Por diversas vezes, paramos para ouvir os gritos dos vendedores, para observar as “mexeriqueiras de plantão” (pág. 20), para nos atirarmos “ao pirão de farinha seca / e à fritada de piaba” (pág. 24). Atento às minhas perguntas e curiosidades, meu guia pelas ruas da cidade me falou um pouco sobre as mais tradicionais famílias da região, dessa forma, me senti como se fizesse parte daqueles diversos clãs que tanto contribuíram para a formação social e política daquela cidade. Então, nesse périplo, acabei conhecendo descendentes das famílias Rosário, Pessoa, Coelho, Gonçalves, Martins e Pereira (Pág. 23). Além disso, acabei entrando em contato com algumas personalidades pinheirenses que marcaram a história da cidade, como é o caso “de Zé Beicinho / Mané Tucura / Seu Lezinho” (pág. 40).
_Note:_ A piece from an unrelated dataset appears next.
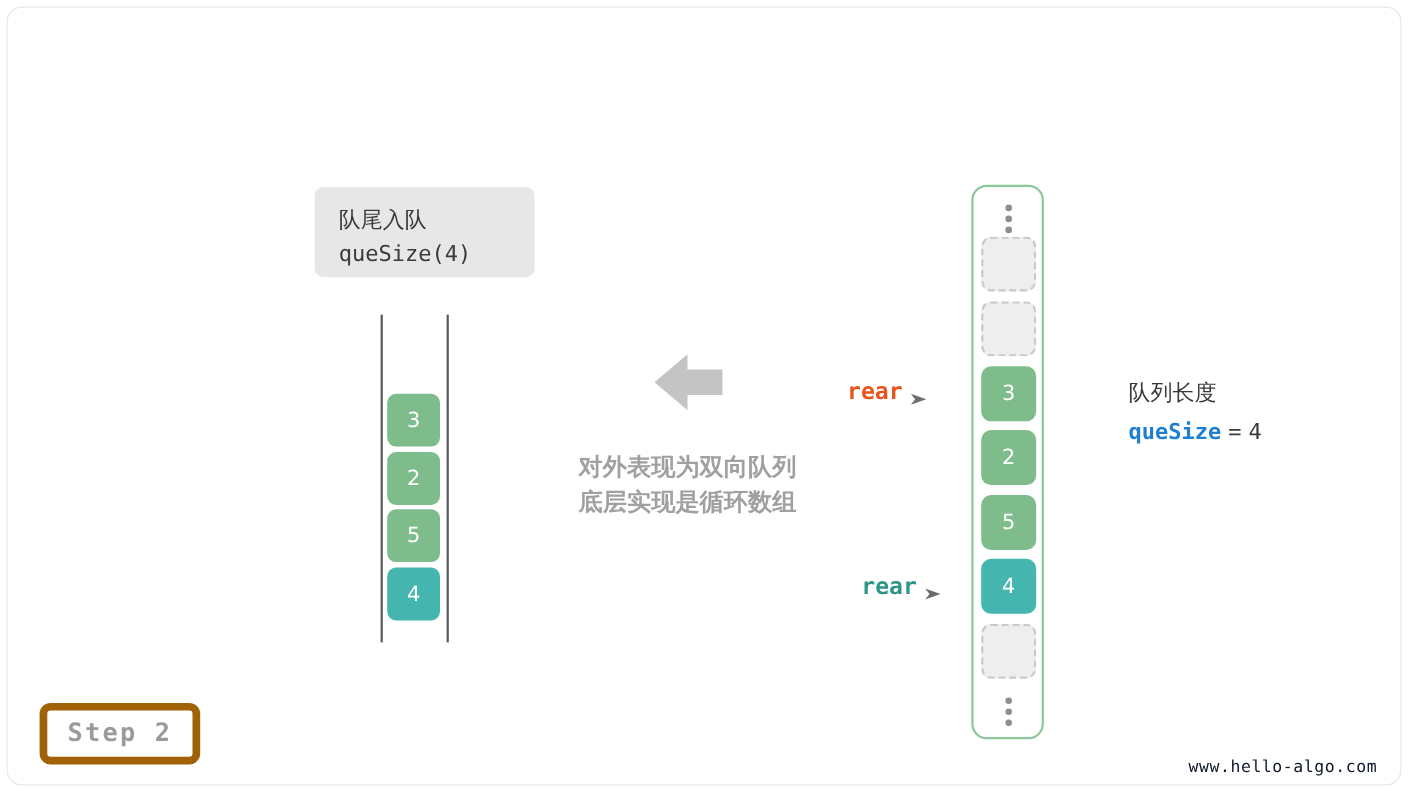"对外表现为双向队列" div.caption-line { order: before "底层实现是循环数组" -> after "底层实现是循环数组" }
Ouvi dezenas de “causos” sobre aquela gente tão simples e ordeira, e não pude deixar de aproveitar a oportunidade de me deleitar com o ritmo do tambor de crioula e me encantar “nas rodadas de saias / dançantes / alegres / festivas / impregnadas de mistérios / morenices / cheiros / cores / sabores / sorriso / ladainhas / terços… (pág. 41). Demos uma passadinha também nas imediações do tradicional Liceu Pinheirense. Nas imediações, dessa escola, como se mergulhássemos nas veredas do tempo, cruzamos com muitas crianças “a embalar santas brincadeiras, / na destreza com a bolinha de gude / e com o carrinho de “rolamento” / e com o futebol de botões / e com os álbuns de figurinhas…” (pág. 44).
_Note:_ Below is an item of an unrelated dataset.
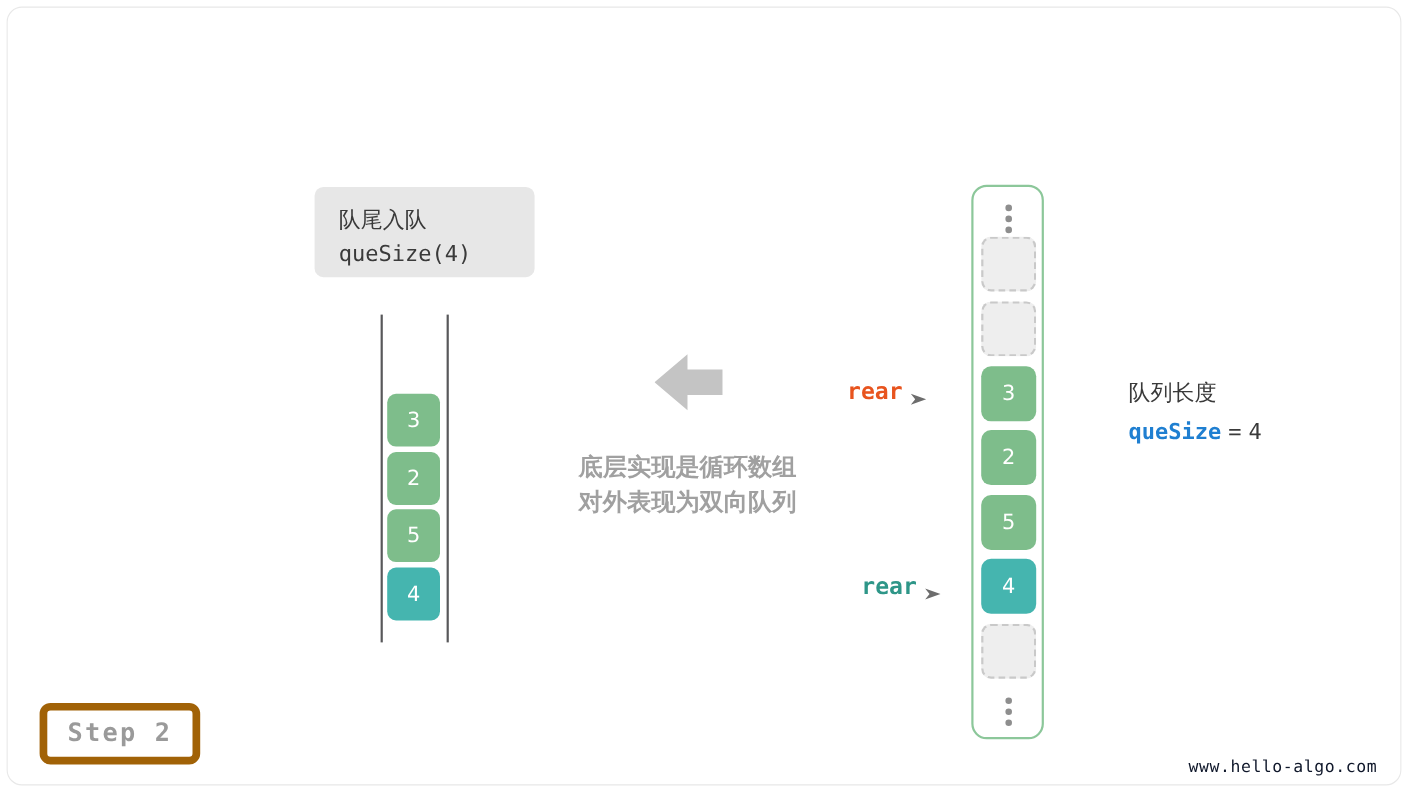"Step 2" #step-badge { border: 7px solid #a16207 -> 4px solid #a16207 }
Era hora de descansar um pouco. Paramos para “comprar uma água, de pote, / no Noratinho” (pág. 47). Aproveitamos para degustar “o doce de casca de laranja da terra” e provar uma dose da “cachaça no murici” (pág. 48). Já estava ficando tarde. Era hora de voltar. Regressamos ao ponto de partida, mas agora sob a “luz de candeeiros mágicos” e ao som dos saxofones / de Pedro Bastos / João Oliveira / Benedito do Rosário / Epifânio” (pág. 21), mas, ao longe ainda podíamos ouvir uma mescla de serenata, trombones, pandeiros e violinos. Uma verdadeira sinfonia!!!
Antes de nos separarmos, meu poético cicerone aproveitou para fazer uma comparação entre a cidade de ontem e a cidade de hoje e que tudo agora adormece na “(in)certeza de um sono tranquilo” (pág. 62). De repente, ele esboçou um sorriso, acenou-me com um breve adeus e mergulhou nas páginas daquele livro aberto sobre a mesa.
Antes de devolver o livro à estante, não posso deixar de agradecer ao poeta José Carlos Gonçalves Filho pelo belo trabalho com as palavras e com as lembranças individuais, mas que servem para trazer de volta aquela cidade adormecida na memória de tantas pessoas. José Carlos é um escritor cuidadoso e que conhece o poder das palavras e a força dos versos. Sua poesia é carregada de uma melodia própria que não se vê presa ou ofuscada pelas travas de um rígido sistema de normas academicistas. Para ele, poesia é liberdade.
Para terminar, lembro-me de certa vez, creio que em 1993 ou 1992, quando eu e dois amigos estávamos em Pinheiro. Era período junino. Um deles se encantou com uma bela garota da região e com ela marcou um encontro em determinado arraial. Porém, por um problema de comunicação, ele acabou indo para o arraial errado e ali esperou por sua musa até a madrugada, debaixo de um temporal. Dessa bela história, restaram apenas boas gargalhadas e um resfriado. Impossível passar – mesmo que literariamente – por Pinheiro e não me lembrar desse episódio.
2 respostas
Muitos causos que ficam pra eternidade. A Prucesa merece melhor trato, nóis muito orgulha o baixadeiros e odo maranhense. Parabéns
… Muito orgulha o baixadeiro e todo maranhense… corrigindo.